Purpose: Six-transmembrane epithelial antigen of the prostate 1 (STEAP1) is highly expressed in prostate cancers. DSTP3086S is a humanized immunoglobulin G1 anti-STEAP1 monoclonal antibody linked to the potent antimitotic agent monomethyl auristatin E. This study evaluated the safety and activity of DSTP3086S in patients with metastatic castration-resistant prostate cancer.

Methods: Patients were enrolled in a 3 + 3 dose escalation study to evaluate DSTP3086S (0.3 to 2.8 mg/kg intravenously) given once every 3 weeks followed by cohort expansion at the recommended phase II dose or weekly (0.8 to 1.0 mg/kg).
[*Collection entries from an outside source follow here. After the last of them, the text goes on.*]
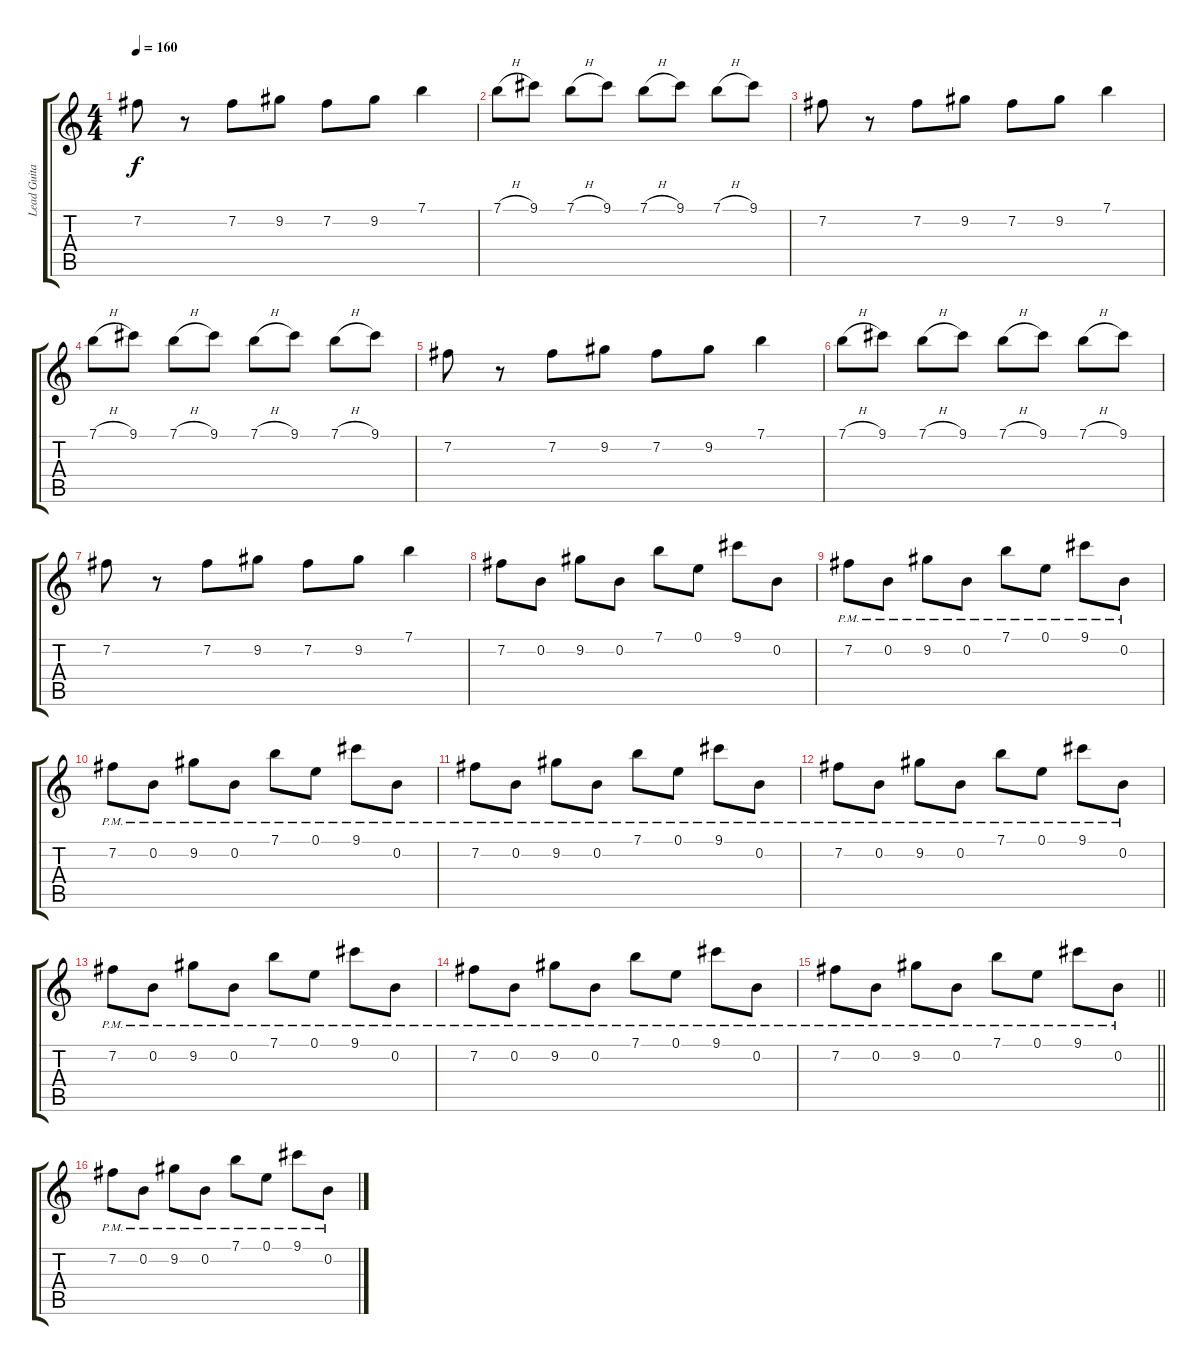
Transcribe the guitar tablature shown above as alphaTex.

\track ("Lead Guitar - Kita" "Lead Guita") {instrument distortionguitar}
\staff {score tabs}
\tuning (E4 B3 G3 D3 A2 E2) {hide}
\ts (4 4)
\tempo 160
\clef g2
\ks c
7.2.8{dy f} r.8 7.2.8 9.2.8 7.2.8 9.2.8 7.1.4 |
7.1{h}.8 9.1.8 7.1{h}.8 9.1.8 7.1{h}.8 9.1.8 7.1{h}.8 9.1.8 |
7.2.8 r.8 7.2.8 9.2.8 7.2.8 9.2.8 7.1.4 |
7.1{h}.8 9.1.8 7.1{h}.8 9.1.8 7.1{h}.8 9.1.8 7.1{h}.8 9.1.8 |
7.2.8 r.8 7.2.8 9.2.8 7.2.8 9.2.8 7.1.4 |
7.1{h}.8 9.1.8 7.1{h}.8 9.1.8 7.1{h}.8 9.1.8 7.1{h}.8 9.1.8 |
7.2.8 r.8 7.2.8 9.2.8 7.2.8 9.2.8 7.1.4 |
7.2.8 0.2.8 9.2.8 0.2.8 7.1.8 0.1.8 9.1.8 0.2.8 |
7.2{pm}.8 0.2{pm}.8 9.2{pm}.8 0.2{pm}.8 7.1{pm}.8 0.1{pm}.8 9.1{pm}.8 0.2{pm}.8 |
7.2{pm}.8 0.2{pm}.8 9.2{pm}.8 0.2{pm}.8 7.1{pm}.8 0.1{pm}.8 9.1{pm}.8 0.2{pm}.8 |
7.2{pm}.8 0.2{pm}.8 9.2{pm}.8 0.2{pm}.8 7.1{pm}.8 0.1{pm}.8 9.1{pm}.8 0.2{pm}.8 |
7.2{pm}.8 0.2{pm}.8 9.2{pm}.8 0.2{pm}.8 7.1{pm}.8 0.1{pm}.8 9.1{pm}.8 0.2{pm}.8 |
7.2{pm}.8 0.2{pm}.8 9.2{pm}.8 0.2{pm}.8 7.1{pm}.8 0.1{pm}.8 9.1{pm}.8 0.2{pm}.8 |
7.2{pm}.8 0.2{pm}.8 9.2{pm}.8 0.2{pm}.8 7.1{pm}.8 0.1{pm}.8 9.1{pm}.8 0.2{pm}.8 |
\barLineRight lightlight
7.2{pm}.8 0.2{pm}.8 9.2{pm}.8 0.2{pm}.8 7.1{pm}.8 0.1{pm}.8 9.1{pm}.8 0.2{pm}.8 |
7.2{pm}.8 0.2{pm}.8 9.2{pm}.8 0.2{pm}.8 7.1{pm}.8 0.1{pm}.8 9.1{pm}.8 0.2{pm}.8
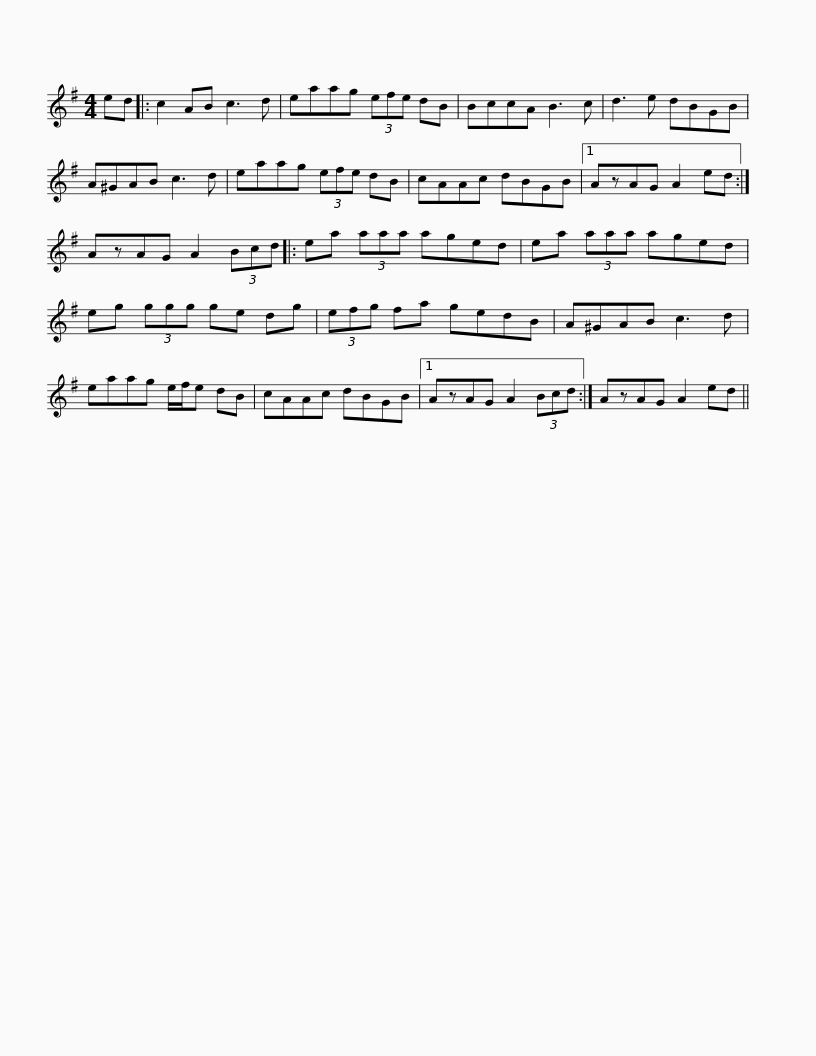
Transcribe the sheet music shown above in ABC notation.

X:1
L:1/8
M:4/4
I:linebreak $
K:G
V:1 treble
V:1
 ed |: c2 AB c3 d | eaag (3efe dB | BccA B3 c | d3 e dBGB |$ %5
 A^GAB c3 d | eaag (3efe dB | cAAc dBGB |1 AzAG A2 ed :| AzAG A2 (3Bcd |:$ %10
 ea (3aaa aged | ea (3aaa aged | eg (3ggg ge dg | (3efg fa gedB |$ A^GAB c3 d | %15
 eaag e/f/e dB | cAAc dBGB |1 AzAG A2 (3Bcd :| AzAG A2 ed || %19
Results: Seventy-seven patients were given DSTP3086S once every 3 weeks, and seven were treated weekly. Two patients in the once-every-3-weeks dose escalation had dose-limiting grade 3 transaminitis. Grade 3 hyperglycemia and grade 4 hypophosphatemia were dose-limiting toxicities in one patient treated at 1.0 mg/kg weekly. Initial cohort expansion evaluated dosing at 2.8 mg/kg once every 3 weeks (n = 10), but frequent dose reductions led to testing of 2.4 mg/kg (n = 39) in the expansion phase. Common related adverse events (> 20%) across doses (once every 3 weeks) were fatigue, peripheral neuropathy, nausea, constipation, anorexia, diarrhea, and vomiting. DSTP3086S pharmacokinetics were linear. Among 62 patients who received > 2 mg/kg DSTP3086S once every 3 weeks, 11 (18%) demonstrated a ≥ 50% decline in prostate-specific antigen; two (6%) of 36 with measurable disease at baseline achieved a radiographic partial response; and of 27 patients with informative unfavorable baseline circulating tumor cells ≥ 5/7.5 mL of blood, 16 (59%) showed conversions to favorable circulating tumor cells < 5. No prostate-specific antigen or RECIST responses were seen with weekly dosing.
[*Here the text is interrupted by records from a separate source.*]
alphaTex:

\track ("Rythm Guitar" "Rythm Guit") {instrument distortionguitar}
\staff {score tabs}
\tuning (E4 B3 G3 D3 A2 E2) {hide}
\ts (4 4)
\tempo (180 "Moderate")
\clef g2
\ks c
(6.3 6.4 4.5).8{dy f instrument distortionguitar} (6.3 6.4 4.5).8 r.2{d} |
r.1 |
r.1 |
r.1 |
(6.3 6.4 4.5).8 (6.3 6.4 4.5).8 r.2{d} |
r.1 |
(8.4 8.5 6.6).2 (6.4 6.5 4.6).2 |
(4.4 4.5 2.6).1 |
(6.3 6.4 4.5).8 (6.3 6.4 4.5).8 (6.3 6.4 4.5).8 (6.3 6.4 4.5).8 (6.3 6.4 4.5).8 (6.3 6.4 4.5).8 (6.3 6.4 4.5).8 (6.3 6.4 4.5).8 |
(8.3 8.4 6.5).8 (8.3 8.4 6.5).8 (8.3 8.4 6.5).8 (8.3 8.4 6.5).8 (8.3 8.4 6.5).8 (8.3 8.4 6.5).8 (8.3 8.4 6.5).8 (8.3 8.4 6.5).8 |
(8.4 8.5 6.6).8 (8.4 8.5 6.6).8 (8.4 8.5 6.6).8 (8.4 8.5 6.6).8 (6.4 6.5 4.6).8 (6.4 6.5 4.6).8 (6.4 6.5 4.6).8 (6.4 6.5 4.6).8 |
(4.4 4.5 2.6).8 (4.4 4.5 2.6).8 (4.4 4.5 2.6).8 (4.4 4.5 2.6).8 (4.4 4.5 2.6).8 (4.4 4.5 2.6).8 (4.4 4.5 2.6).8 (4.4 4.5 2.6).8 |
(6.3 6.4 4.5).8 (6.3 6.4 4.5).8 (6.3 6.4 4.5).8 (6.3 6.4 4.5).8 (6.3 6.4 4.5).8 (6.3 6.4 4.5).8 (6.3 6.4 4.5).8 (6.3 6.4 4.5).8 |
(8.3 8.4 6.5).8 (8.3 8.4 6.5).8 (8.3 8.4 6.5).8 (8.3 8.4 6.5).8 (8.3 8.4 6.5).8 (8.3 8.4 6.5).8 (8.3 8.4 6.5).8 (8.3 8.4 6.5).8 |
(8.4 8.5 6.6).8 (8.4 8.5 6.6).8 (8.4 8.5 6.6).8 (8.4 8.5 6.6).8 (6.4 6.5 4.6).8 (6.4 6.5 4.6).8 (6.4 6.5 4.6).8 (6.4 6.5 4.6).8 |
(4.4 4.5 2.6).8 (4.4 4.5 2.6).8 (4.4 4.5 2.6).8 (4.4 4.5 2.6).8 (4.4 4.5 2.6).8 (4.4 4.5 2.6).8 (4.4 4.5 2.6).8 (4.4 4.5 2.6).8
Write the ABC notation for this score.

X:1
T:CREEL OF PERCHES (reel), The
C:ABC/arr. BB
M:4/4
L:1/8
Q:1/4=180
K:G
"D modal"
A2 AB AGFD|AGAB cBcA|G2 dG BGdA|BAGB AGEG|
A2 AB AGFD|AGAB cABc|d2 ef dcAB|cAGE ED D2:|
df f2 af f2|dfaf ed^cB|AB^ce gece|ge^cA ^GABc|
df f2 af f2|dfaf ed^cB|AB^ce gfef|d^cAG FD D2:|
Conclusion: DSTP3086S has acceptable safety at the recommended phase II dose level of 2.4 mg/kg once every 3 weeks. Antitumor activity at doses between 2.25 and 2.8 mg/kg once every 3 weeks supports the potential benefit of treating STEAP1-expressing metastatic castration-resistant prostate cancer with an STEAP1-targeting antibody-drug conjugate.
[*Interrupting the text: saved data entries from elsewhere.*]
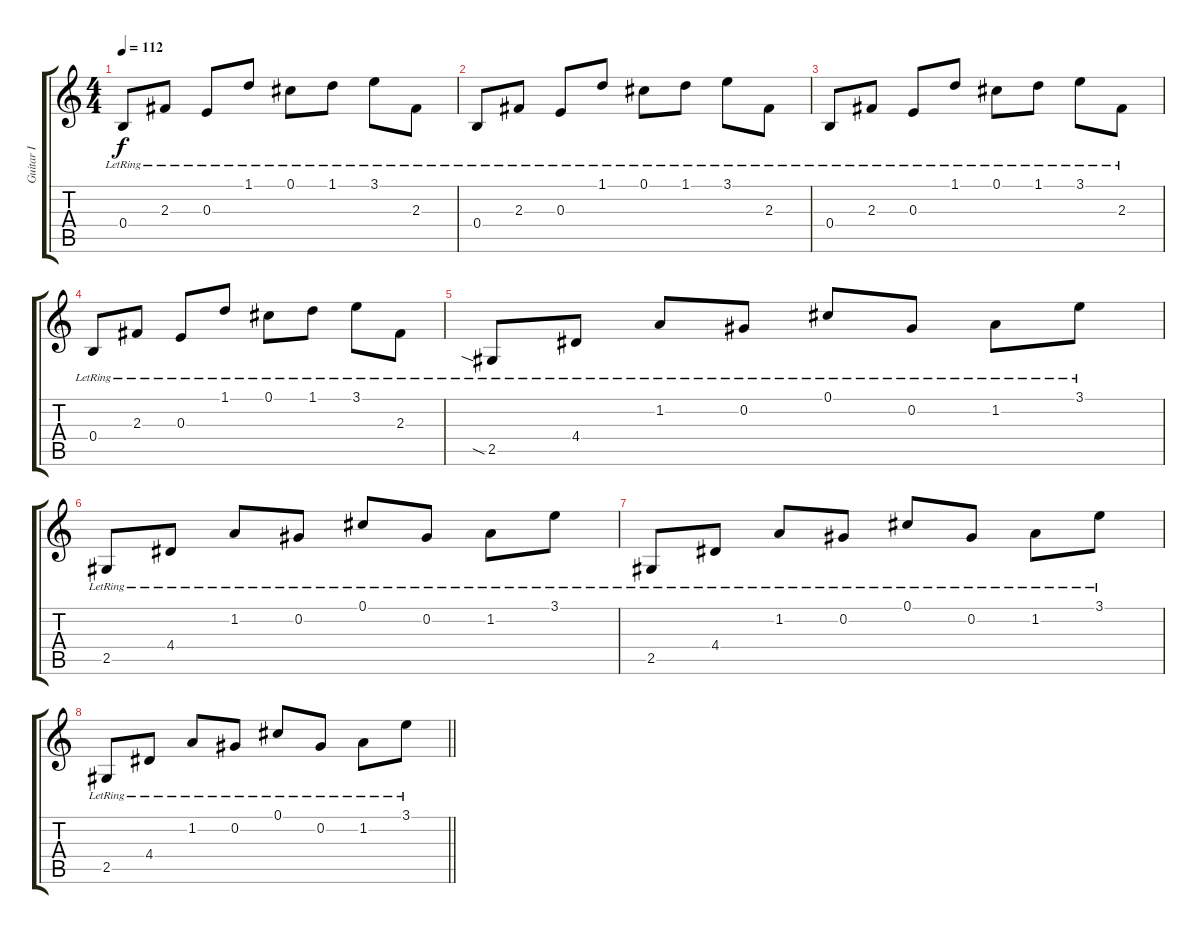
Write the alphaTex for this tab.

\track ("Guitar I" "Guitar I") {instrument electricguitarjazz}
\staff {score tabs}
\tuning (Db4 Ab3 E3 B2 Gb2 B1) {hide}
\ts (4 4)
\tempo 112
\clef g2
\ks c
0.4{lr}.8{dy f} 2.3{lr}.8 0.3{lr}.8 1.1{lr}.8 0.1{lr}.8 1.1{lr}.8 3.1{lr}.8 2.3{lr}.8 |
0.4{lr}.8 2.3{lr}.8 0.3{lr}.8 1.1{lr}.8 0.1{lr}.8 1.1{lr}.8 3.1{lr}.8 2.3{lr}.8 |
0.4{lr}.8 2.3{lr}.8 0.3{lr}.8 1.1{lr}.8 0.1{lr}.8 1.1{lr}.8 3.1{lr}.8 2.3{lr}.8 |
0.4{lr}.8 2.3{lr}.8 0.3{lr}.8 1.1{lr}.8 0.1{lr}.8 1.1{lr}.8 3.1{lr}.8 2.3{lr}.8 |
2.5{sia lr}.8 4.4{lr}.8 1.2{lr}.8 0.2{lr}.8 0.1{lr}.8 0.2{lr}.8 1.2{lr}.8 3.1{lr}.8 |
2.5{lr}.8 4.4{lr}.8 1.2{lr}.8 0.2{lr}.8 0.1{lr}.8 0.2{lr}.8 1.2{lr}.8 3.1{lr}.8 |
2.5{lr}.8 4.4{lr}.8 1.2{lr}.8 0.2{lr}.8 0.1{lr}.8 0.2{lr}.8 1.2{lr}.8 3.1{lr}.8 |
\barLineRight lightlight
2.5{lr}.8 4.4{lr}.8 1.2{lr}.8 0.2{lr}.8 0.1{lr}.8 0.2{lr}.8 1.2{lr}.8 3.1{lr}.8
Trial registration: ClinicalTrials.gov NCT01283373.

FIG 1.

Time on treatment by dosing cohort and corresponding best prostate-specific antigen (PSA) changes in the once-every-3-weeks dose cohort. Dose modifications are represented by changes in color.

FIG 2.

Best response by DSTP3086S once-every-3-weeks dose cohort. Waterfall plot showing best prostate-specific antigen (PSA) change from baseline and corresponding six-transmembrane epithelial antigen of the prostate 1 immunohistochemistry (IHC) and circulating tumor cell (CTC) conversion status. Dashed lines indicate ± 50% change from baseline.

FIG 3.

Patient vignettes. (A) A 72-year-old man with six-transmembrane epithelial antigen of the prostate 1 immunohistochemistry 2+ prostate cancer. This patient received DSTP3086S at 2.8 mg/kg and demonstrated a partial response after cycle 4 that was confirmed on subsequent imaging and a maximum prostate-specific antigen (PSA) decline of 99%. The patient discontinued study treatment at cycle 13 as a result of disease progression on the basis of a rising PSA level. (B) A 60-year-old man with six-transmembrane epithelial antigen of the prostate 1 immunohistochemistry 3+ prostate cancer. This patient received DSTP3086S at 2.8 mg/kg, which was reduced to 2.25 mg/kg at cycle 3 because of grade 3 pulmonary embolism. He demonstrated a maximum PSA decline of 86% and an unconfirmed radiographic partial response after cycle 4. Study treatment continued until cycle 8 and was discontinued as a result of disease progression. CT, computed tomography; CTC, circulating tumor cell; LN, lymph node.